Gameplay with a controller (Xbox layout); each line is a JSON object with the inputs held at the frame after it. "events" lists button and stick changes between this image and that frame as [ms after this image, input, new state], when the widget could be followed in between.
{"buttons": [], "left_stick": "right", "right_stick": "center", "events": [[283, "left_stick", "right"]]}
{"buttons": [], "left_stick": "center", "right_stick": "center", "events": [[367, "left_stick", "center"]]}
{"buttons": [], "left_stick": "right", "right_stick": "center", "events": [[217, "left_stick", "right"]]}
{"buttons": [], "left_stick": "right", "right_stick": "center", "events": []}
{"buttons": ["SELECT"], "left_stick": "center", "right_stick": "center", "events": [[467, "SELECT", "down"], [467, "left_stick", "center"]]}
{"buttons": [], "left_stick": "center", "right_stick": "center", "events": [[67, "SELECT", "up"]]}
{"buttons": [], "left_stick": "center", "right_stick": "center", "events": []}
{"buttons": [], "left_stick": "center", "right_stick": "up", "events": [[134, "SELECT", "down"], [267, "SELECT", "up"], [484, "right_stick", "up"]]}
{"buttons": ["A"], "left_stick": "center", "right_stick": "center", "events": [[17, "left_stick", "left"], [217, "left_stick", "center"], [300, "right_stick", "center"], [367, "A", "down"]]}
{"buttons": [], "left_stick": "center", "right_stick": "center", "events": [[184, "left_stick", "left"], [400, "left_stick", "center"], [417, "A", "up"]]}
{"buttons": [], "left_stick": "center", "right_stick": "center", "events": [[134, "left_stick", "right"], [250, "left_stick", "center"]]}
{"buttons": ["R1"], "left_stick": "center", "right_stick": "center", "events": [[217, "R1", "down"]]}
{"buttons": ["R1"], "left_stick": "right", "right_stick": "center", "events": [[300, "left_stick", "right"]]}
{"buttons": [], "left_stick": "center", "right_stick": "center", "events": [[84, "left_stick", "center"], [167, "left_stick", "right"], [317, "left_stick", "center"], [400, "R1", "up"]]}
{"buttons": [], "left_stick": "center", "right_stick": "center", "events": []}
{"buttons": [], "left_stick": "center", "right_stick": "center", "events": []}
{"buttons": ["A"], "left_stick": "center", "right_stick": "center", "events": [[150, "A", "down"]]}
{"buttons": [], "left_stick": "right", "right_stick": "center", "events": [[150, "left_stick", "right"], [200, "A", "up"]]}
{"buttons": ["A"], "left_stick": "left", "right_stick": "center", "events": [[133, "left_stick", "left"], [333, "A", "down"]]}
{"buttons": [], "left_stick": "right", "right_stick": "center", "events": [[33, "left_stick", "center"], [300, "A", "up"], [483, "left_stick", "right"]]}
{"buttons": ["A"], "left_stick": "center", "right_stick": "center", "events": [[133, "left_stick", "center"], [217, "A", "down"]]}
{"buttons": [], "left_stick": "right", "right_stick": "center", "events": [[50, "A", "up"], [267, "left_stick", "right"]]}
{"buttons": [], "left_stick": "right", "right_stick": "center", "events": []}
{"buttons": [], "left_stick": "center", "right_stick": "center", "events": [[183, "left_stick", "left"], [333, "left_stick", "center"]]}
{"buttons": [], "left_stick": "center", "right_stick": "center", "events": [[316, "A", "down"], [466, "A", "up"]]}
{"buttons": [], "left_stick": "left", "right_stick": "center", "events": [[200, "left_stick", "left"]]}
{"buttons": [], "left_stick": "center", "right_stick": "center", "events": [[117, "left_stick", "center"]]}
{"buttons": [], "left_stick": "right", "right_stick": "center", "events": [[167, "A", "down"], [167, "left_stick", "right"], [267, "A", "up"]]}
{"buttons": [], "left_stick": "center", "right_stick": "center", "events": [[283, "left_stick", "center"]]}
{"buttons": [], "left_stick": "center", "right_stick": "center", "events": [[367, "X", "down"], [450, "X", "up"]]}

→ **Directions**: Write out every line of the records exactly.

→ **Result of this task**:
Gameplay with a controller (Xbox layout); each line is a JSON object with the inputs held at the frame after it. "events" lists button and stick changes between this image and that frame as [ms after this image, input, new state], when the widget could be followed in between.
{"buttons": [], "left_stick": "right", "right_stick": "center", "events": [[283, "left_stick", "right"]]}
{"buttons": [], "left_stick": "center", "right_stick": "center", "events": [[367, "left_stick", "center"]]}
{"buttons": [], "left_stick": "right", "right_stick": "center", "events": [[217, "left_stick", "right"]]}
{"buttons": [], "left_stick": "right", "right_stick": "center", "events": []}
{"buttons": ["SELECT"], "left_stick": "center", "right_stick": "center", "events": [[467, "SELECT", "down"], [467, "left_stick", "center"]]}
{"buttons": [], "left_stick": "center", "right_stick": "center", "events": [[67, "SELECT", "up"]]}
{"buttons": [], "left_stick": "center", "right_stick": "center", "events": []}
{"buttons": [], "left_stick": "center", "right_stick": "up", "events": [[134, "SELECT", "down"], [267, "SELECT", "up"], [484, "right_stick", "up"]]}
{"buttons": ["A"], "left_stick": "center", "right_stick": "center", "events": [[17, "left_stick", "left"], [217, "left_stick", "center"], [300, "right_stick", "center"], [367, "A", "down"]]}
{"buttons": [], "left_stick": "center", "right_stick": "center", "events": [[184, "left_stick", "left"], [400, "left_stick", "center"], [417, "A", "up"]]}
{"buttons": [], "left_stick": "center", "right_stick": "center", "events": [[134, "left_stick", "right"], [250, "left_stick", "center"]]}
{"buttons": ["R1"], "left_stick": "center", "right_stick": "center", "events": [[217, "R1", "down"]]}
{"buttons": ["R1"], "left_stick": "right", "right_stick": "center", "events": [[300, "left_stick", "right"]]}
{"buttons": [], "left_stick": "center", "right_stick": "center", "events": [[84, "left_stick", "center"], [167, "left_stick", "right"], [317, "left_stick", "center"], [400, "R1", "up"]]}
{"buttons": [], "left_stick": "center", "right_stick": "center", "events": []}
{"buttons": [], "left_stick": "center", "right_stick": "center", "events": []}
{"buttons": ["A"], "left_stick": "center", "right_stick": "center", "events": [[150, "A", "down"]]}
{"buttons": [], "left_stick": "right", "right_stick": "center", "events": [[150, "left_stick", "right"], [200, "A", "up"]]}
{"buttons": ["A"], "left_stick": "left", "right_stick": "center", "events": [[133, "left_stick", "left"], [333, "A", "down"]]}
{"buttons": [], "left_stick": "right", "right_stick": "center", "events": [[33, "left_stick", "center"], [300, "A", "up"], [483, "left_stick", "right"]]}
{"buttons": ["A"], "left_stick": "center", "right_stick": "center", "events": [[133, "left_stick", "center"], [217, "A", "down"]]}
{"buttons": [], "left_stick": "right", "right_stick": "center", "events": [[50, "A", "up"], [267, "left_stick", "right"]]}
{"buttons": [], "left_stick": "right", "right_stick": "center", "events": []}
{"buttons": [], "left_stick": "center", "right_stick": "center", "events": [[183, "left_stick", "left"], [333, "left_stick", "center"]]}
{"buttons": [], "left_stick": "center", "right_stick": "center", "events": [[316, "A", "down"], [466, "A", "up"]]}
{"buttons": [], "left_stick": "left", "right_stick": "center", "events": [[200, "left_stick", "left"]]}
{"buttons": [], "left_stick": "center", "right_stick": "center", "events": [[117, "left_stick", "center"]]}
{"buttons": [], "left_stick": "right", "right_stick": "center", "events": [[167, "A", "down"], [167, "left_stick", "right"], [267, "A", "up"]]}
{"buttons": [], "left_stick": "center", "right_stick": "center", "events": [[283, "left_stick", "center"]]}
{"buttons": [], "left_stick": "center", "right_stick": "center", "events": [[367, "X", "down"], [450, "X", "up"]]}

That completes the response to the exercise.